L’Eglise San Trovaso

Le dorsoduro insolite de veronese et du tintoret

L’Eglise San Trovaso

Après le pont, prenez ce quai Bontini sur 200 m environ jusqu’à ce que vous tombiez sur une petite place à votre gauche. Vous serez alors arrivé au campo San Trovaso.

Vous êtes maintenant arrivé sur le Campo San Trovaso. Vous voyez la façade de l’église, San Trovaso. Approchez et faites-en le tour sur la droite. Arrêtez-vous devant l'entrée latérale de cette église. Vous aurez alors le rio San Trovaso dans le dos. San Trovaso est en fait l’abréviation du Rio San Gervasio e San Protasio. Vous verrez des panneaux aux deux appellations.
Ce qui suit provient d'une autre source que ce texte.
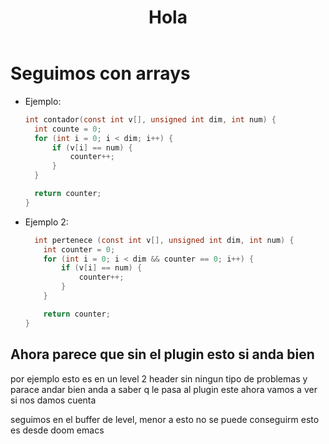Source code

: #+title: Hola

* Seguimos con arrays

- Ejemplo:
  #+BEGIN_SRC c
  int contador(const int v[], unsigned int dim, int num) {
    int counte = 0;
    for (int i = 0; i < dim; i++) {
        if (v[i] == num) {
            counter++;
        }
    }

    return counter;
  }
  #+END_SRC


- Ejemplo 2:
  #+BEGIN_SRC c
  int pertenece (const int v[], unsigned int dim, int num) {
    int counter = 0;
    for (int i = 0; i < dim && counter == 0; i++) {
        if (v[i] == num) {
            counter++;
        }
    }

    return counter;
}
#+END_SRC

** Ahora parece que sin el plugin esto si anda bien
   por ejemplo esto es en un level 2 header sin ningun tipo de problemas 
   y parace andar bien
   anda a saber q le pasa al plugin este 
   ahora vamos a ver si nos damos cuenta 


   seguimos en el buffer de level, menor a esto no se puede conseguirm esto es desde doom emacs
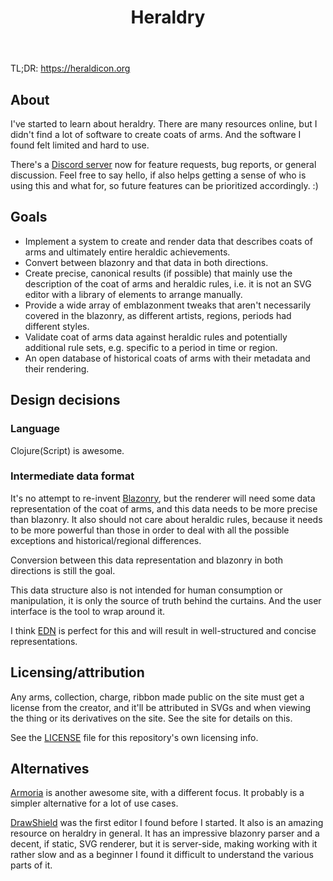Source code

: #+TITLE: Heraldry

TL;DR: https://heraldicon.org

** About
I've started to learn about heraldry. There are many resources online, but I
didn't find a lot of software to create coats of arms. And the software I found
felt limited and hard to use.

There's a [[https://discord.gg/EGbMW8dth2][Discord server]] now for feature requests, bug reports, or general
discussion. Feel free to say hello, if also helps getting a sense of who is
using this and what for, so future features can be prioritized accordingly. :)

** Goals
- Implement a system to create and render data that describes coats of
  arms and ultimately entire heraldic achievements.
- Convert between blazonry and that data in both directions.
- Create precise, canonical results (if possible) that mainly use the
  description of the coat of arms and heraldic rules, i.e. it is not an SVG
  editor with a library of elements to arrange manually.
- Provide a wide array of emblazonment tweaks that aren't necessarily covered in
  the blazonry, as different artists, regions, periods had different styles.
- Validate coat of arms data against heraldic rules and potentially additional
  rule sets, e.g. specific to a period in time or region.
- An open database of historical coats of arms with their metadata and their
  rendering.

** Design decisions
*** Language
Clojure(Script) is awesome.

*** Intermediate data format
It's no attempt to re-invent [[https://en.wikipedia.org/wiki/Blazon][Blazonry]], but the renderer will need some data
representation of the coat of arms, and this data needs to be more precise than
blazonry. It also should not care about heraldic rules, because it needs to be
more powerful than those in order to deal with all the possible exceptions and
historical/regional differences.

Conversion between this data representation and blazonry in both directions is
still the goal.

This data structure also is not intended for human consumption or manipulation,
it is only the source of truth behind the curtains. And the user interface is
the tool to wrap around it.

I think [[https://github.com/edn-format/edn][EDN]] is perfect for this and will result in well-structured and concise
representations.

** Licensing/attribution
Any arms, collection, charge, ribbon made public on the site must get a license
from the creator, and it'll be attributed in SVGs and when viewing the thing or
its derivatives on the site. See the site for details on this.

See the [[./LICENSE][LICENSE]] file for this repository's own licensing info.

** Alternatives
[[https://github.com/Azgaar/Armoria][Armoria]] is another awesome site, with a different focus. It probably is a
simpler alternative for a lot of use cases.

[[https://github.com/drawshield/Drawshield-Code][DrawShield]] was the first editor I found before I started. It also is an amazing
resource on heraldry in general. It has an impressive blazonry parser and a
decent, if static, SVG renderer, but it is server-side, making working with it
rather slow and as a beginner I found it difficult to understand the various
parts of it.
Vous êtes devant l’entrée latérale de l’église. C’est surprenant n'est-ce pas ? Car cette entrée latérale est quasiment identique à la façade principale. Cet édifice est effectivement doté de deux façades, ce qui est à la fois exceptionnel et énigmatique.
Serait-ce dû au fait que l'église est dédiée aux saints jumeaux, Saint Protais et Saint Gervais, dont la contraction a donné "Trovaso" ? Pourquoi pas, bien qu’elle ne soit pas la seule église à être consacrée à deux saints...
Envisageons une autre hypothèse, plus typiquement vénitienne : les deux entrées auraient été réalisées pour que les deux grandes factions rivales de Venise, les Nicolotti et les Castellani, puissent pénétrer dans l'église de façon pacifique, c'est-à-dire chacune de leur côté. Ces deux clans animaient la vie du quartier d’une façon bien particulière. Ils avaient prit pour habitude de s’affronter sur les ponts de Venise dont certains furent alors baptisés "pont de la guerre" ou "pont des coups de poing ". Mais ces combats tenaient davantage de jeux. Ils voulaient être une imitation des guerres et victoires vénitiennes. "Des jeux ?" Mais oui, parce qu'il y avait des spectateurs, sur les quais, sur les barques et même sur les toits. La confrontation était tout de même sanglante. Imaginez les factions se rencontrant au centre d'un pont, alors sans parapets. Les Castellani, béret et écharpe rouges face aux Nicolotti, bérets et écharpes noirs. Armés de bâtons, ils s'attaquent. Ceux qui tombent à l'eau pendant le combat peuvent reprendre leur place dans la formation. Le public se passionne pour ce spectacle ; il participe, en lançant des pierres, des tuiles, des chaises, de l'eau bouillante sur les factions. Il s'échauffe et le "spectacle" qui dégénère se termine en bagarre généralisée. Voilà les jeux vénitiens qui divertissaient au Moyen Age et à la Renaissance. Cela dura jusqu'en 1574, date à laquelle le roi Henri 3, en visite à Venise, effrayé par la violence de ces joutes, demanda que l'on y mit fin.

Revenons à présent à notre église et à ses deux façades. Elles sont de style palladien, c'est-à-dire d'un classicisme adopté et adapté par Palladio, le plus grand architecte vénitien de la Renaissance. Chacune des façades comporte deux niveaux. Regardez la partie basse : elle est divisée en trois parties verticales : le corps central et deux ailes étroites délimitées par des pilastres à chapiteaux corinthiens. Regardez maintenant la partie supérieure : elle est dotée d'une grande fenêtre en demi-lune, surmontée d'un fronton. Cette fenêtre, si caractéristique de Venise, rappelle l'architecture thermale romaine ressuscitée par Palladio. Le tout fait revivre la majesté de l’antiquité.